Write out the stretch of lines below that begins at the line with "Look at the" and ends at the line with "Next, the stack", including both, exactly as given and nothing more.

**EXTRACTED RECORDS**
↓

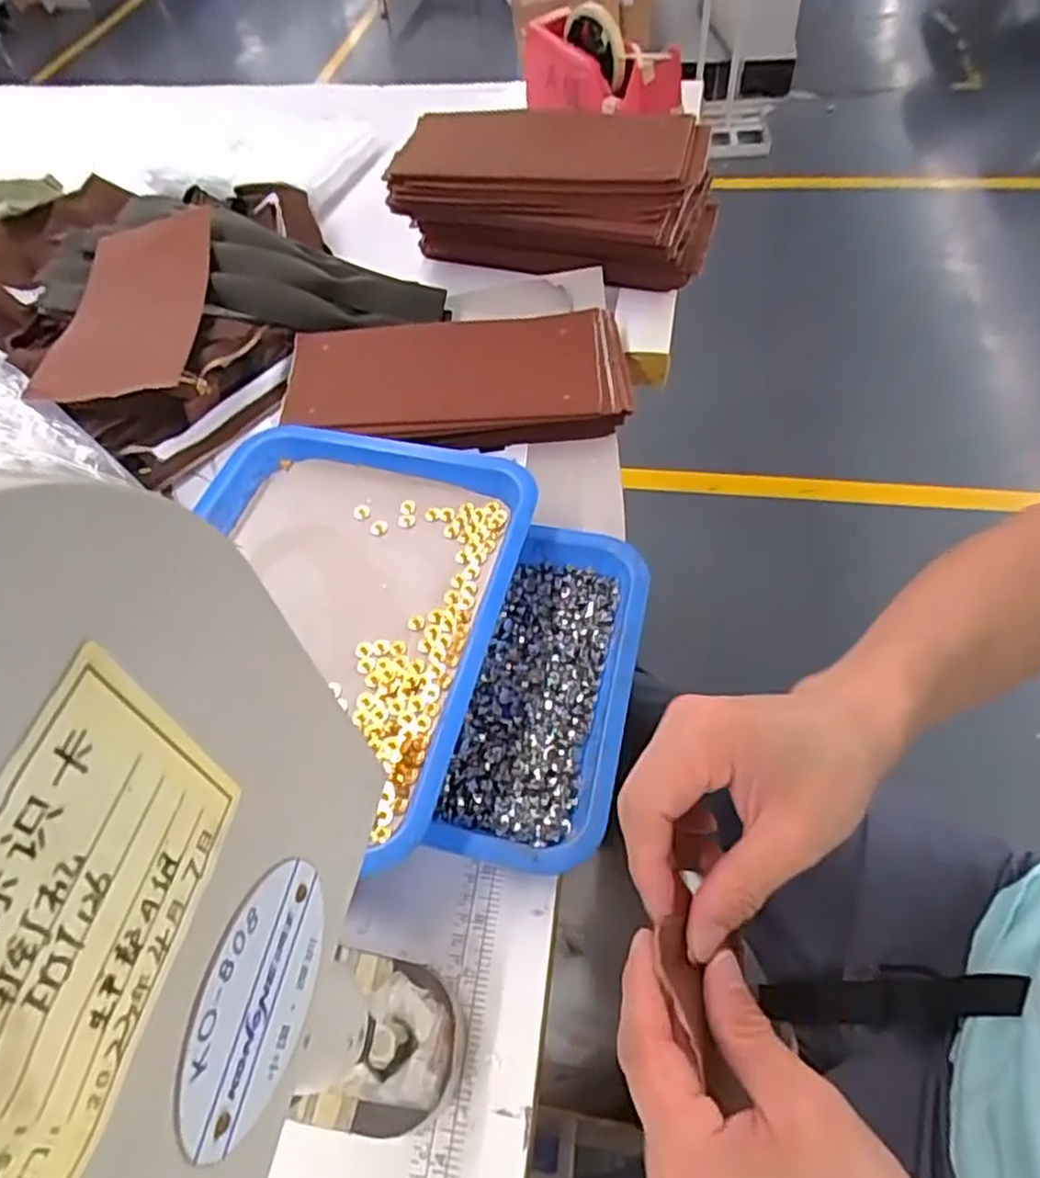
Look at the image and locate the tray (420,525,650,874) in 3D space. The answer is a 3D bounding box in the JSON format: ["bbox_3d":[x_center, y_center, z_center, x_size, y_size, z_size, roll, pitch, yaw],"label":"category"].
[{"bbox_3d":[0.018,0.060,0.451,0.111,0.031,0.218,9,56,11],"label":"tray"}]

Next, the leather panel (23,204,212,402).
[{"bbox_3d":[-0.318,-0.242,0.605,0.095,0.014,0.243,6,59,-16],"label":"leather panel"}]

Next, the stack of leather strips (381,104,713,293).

↑
↓

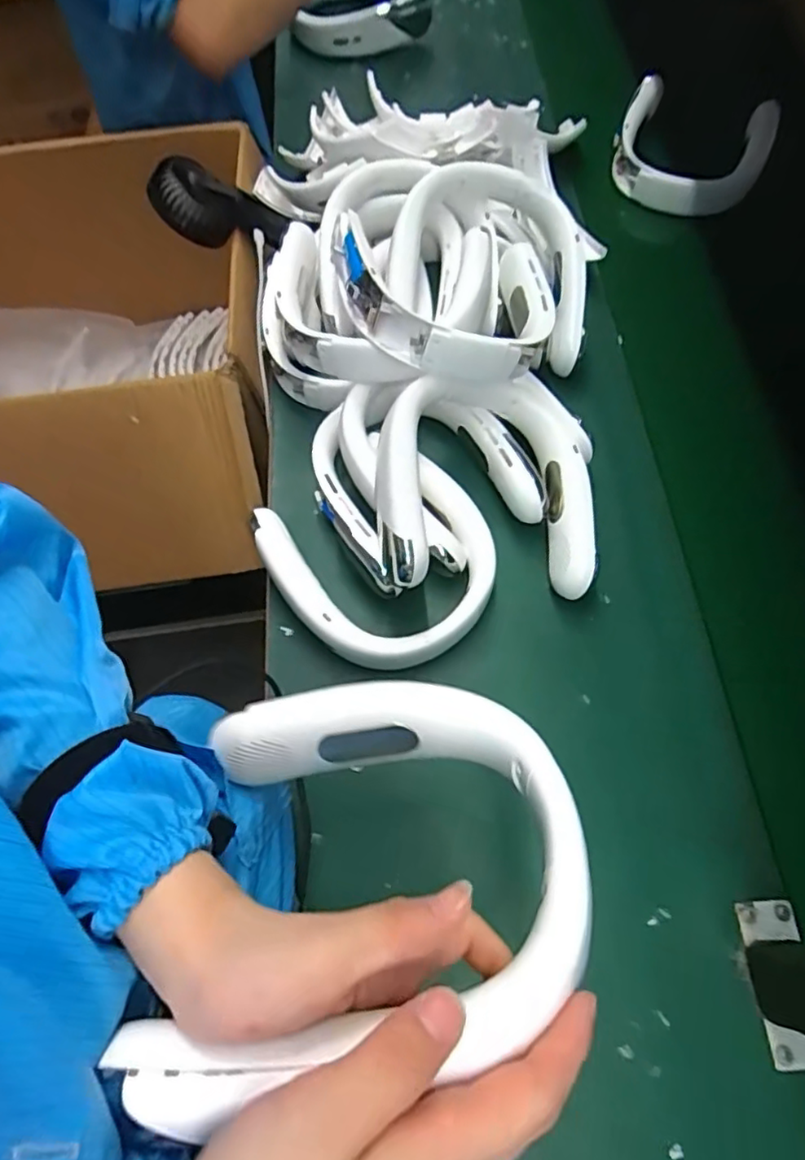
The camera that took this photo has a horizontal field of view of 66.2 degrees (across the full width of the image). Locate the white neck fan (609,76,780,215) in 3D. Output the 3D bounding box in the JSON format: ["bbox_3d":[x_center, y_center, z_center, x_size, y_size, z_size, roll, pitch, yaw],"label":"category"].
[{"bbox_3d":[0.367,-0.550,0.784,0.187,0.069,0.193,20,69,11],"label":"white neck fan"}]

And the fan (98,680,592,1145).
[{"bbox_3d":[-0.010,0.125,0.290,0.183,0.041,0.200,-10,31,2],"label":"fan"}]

↑

**WRITTEN SOLUTION**
Look at the image and locate the tray (420,525,650,874) in 3D space. The answer is a 3D bounding box in the JSON format: ["bbox_3d":[x_center, y_center, z_center, x_size, y_size, z_size, roll, pitch, yaw],"label":"category"].
[{"bbox_3d":[0.018,0.060,0.451,0.111,0.031,0.218,9,56,11],"label":"tray"}]

Next, the leather panel (23,204,212,402).
[{"bbox_3d":[-0.318,-0.242,0.605,0.095,0.014,0.243,6,59,-16],"label":"leather panel"}]

Next, the stack of leather strips (381,104,713,293).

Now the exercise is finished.